Eine Woche vor Studienbeginn gab es eine fakultative Orientierungswoche, die zusätzliche 200 Dollar kostete. Dabei wurden viele organisatorische Dinge erklärt, die Stadt gezeigt und man konnte die anderen internationalen Studenten kennenlernen. Ein solches Programm ist auf jeden Fall sehr zu empfehlen, weil es sehr schwierig ist, mit der Flut von Informationen allein umgehen zu müssen.

Fachliche Qualität

An der UNB, Fredericton (University of New Brunswick, Fredericton) habe ich ein Fach namens ‚Law in Society‘ studiert, welches Rechtswissenschaft aus verschiedenen Perspektiven beleuchtet (soziologisch, ökonomisch, politikwissenschaftlich). Das war insgesamt ein gutes, interessantes Programm, allerdings gab es ein paar Probleme: Wegen der Interdisziplinarität des Faches hatte ich oft das Gefühl, überall und nirgends zu sein, und es gab wenige Studenten, die das gleiche studierten. Internationale Studenten gab es in meinem Fach gar nicht, und es war oft wegen der exotischen Wahl schwer, einen Anpsprechpartner zu finden, der sich zuständig fühlte.

Ansonsten waren die Vorteile des Studiums kleine Klassen, interaktiver, diskussionreicher Unterricht und Professoren, die viel Zeit, auch für einzelne Studenten, hatten. Allerdings war das Niveau der Vorlesungen z.T. viel schlechter als in Deutschland. Dass der Schwierigkeitsgrad gering war, war auf der einen Seite angenehm, auf der anderern ärgerlich, wenn es zu sehr langweilte. Was mich oft ärgerte, war, dass bei der Überprüfung von Leistungen manchmal einfache Standards nicht eingehalten wurden, die eine objektive Bewertung ermöglichen. Ein Manko war auch, dass das Programm und die Professoren davon ausgingen, Nichtjuristen vor sich zu haben, so dass ich mir vieles anhören musste, was schon bekannt war.

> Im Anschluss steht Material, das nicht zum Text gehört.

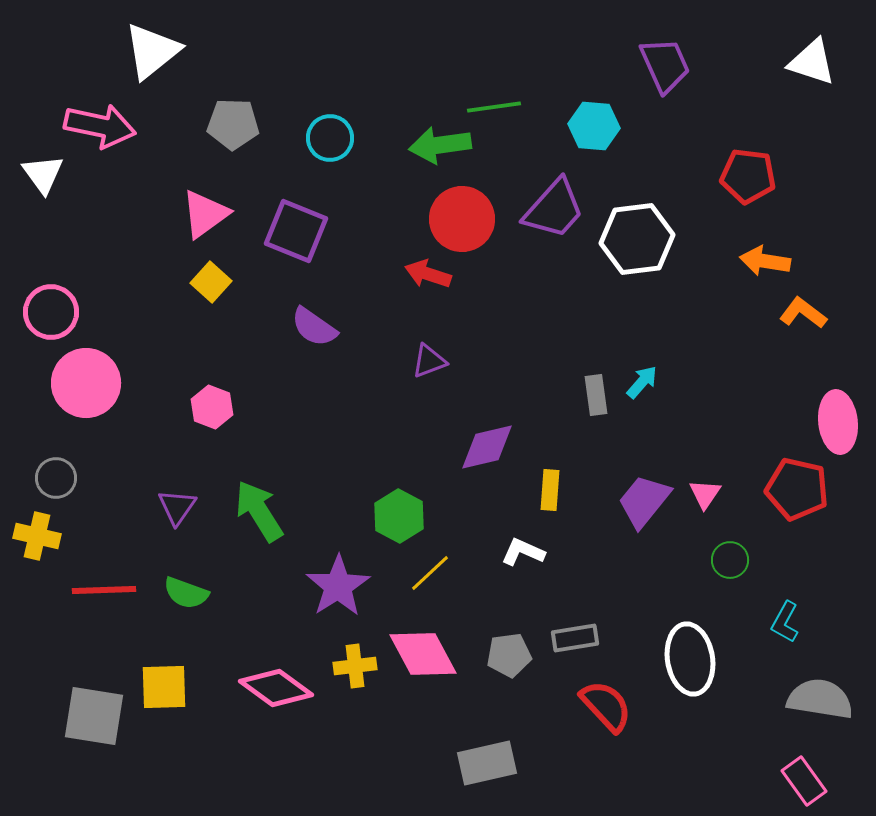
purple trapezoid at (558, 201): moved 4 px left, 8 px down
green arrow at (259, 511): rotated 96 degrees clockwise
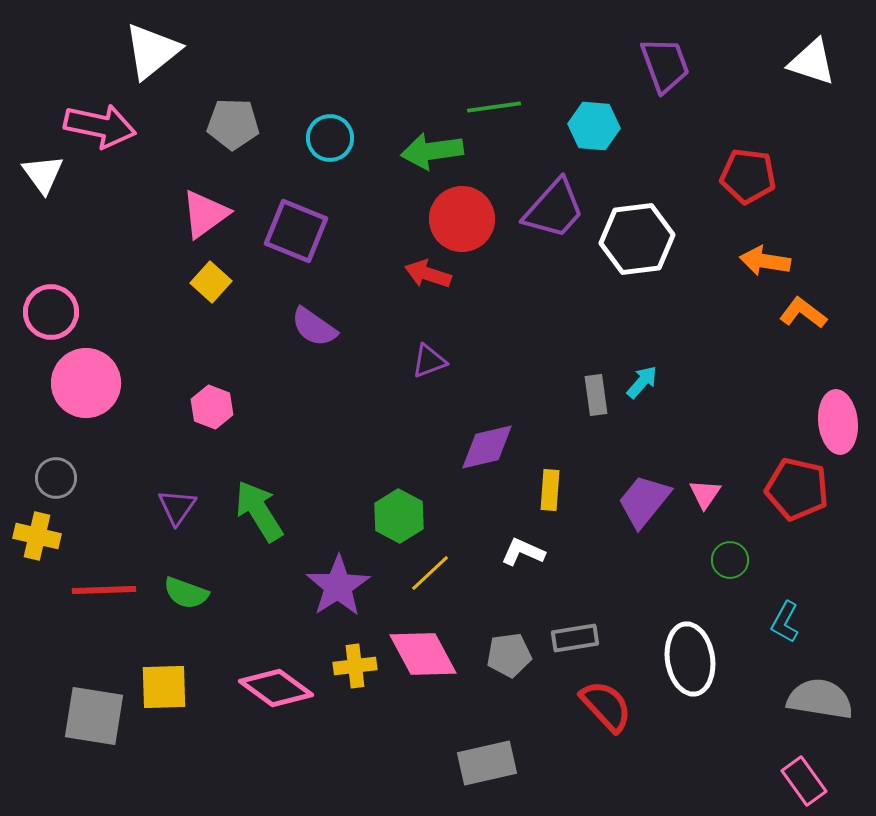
purple trapezoid at (665, 65): rotated 4 degrees clockwise
green arrow at (440, 145): moved 8 px left, 6 px down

Soziale Kontakte, Freizeit und Sport

Das internationale Büro der Uni und auch die Orientierungswoche machten es sehr einfach, soziale Kontakte zu knüpfen mit anderen internationalen Studenten, außerdem hatte ich sehr nette Mitbewohner in meiner WG. Dass die Stadt sehr klein war, begünstigte es auch, schnell jemanden wiederzutreffen.

Weitaus schwerer war es, zu Kanadiern feste Freundschaften aufzubauen, vor allem auch, weil ich ja in jedem Kurs andere Kommilitonen hatte. Smalltalk und ein nettes Lächeln gibt es in Kanada aber oft und überall. Ich fand es viel leichter, auf der Straße oder in Läden mit Leuten ins Gespräch zu kommen als in Deutschland. Kanadier sind auch sehr offen gegenüber anderen Kulturen und Ländern, weil ja fast das ganze Land ein Schmelztiegel aus Immigranten, oder zumindest den Nachkommen solcher, ist.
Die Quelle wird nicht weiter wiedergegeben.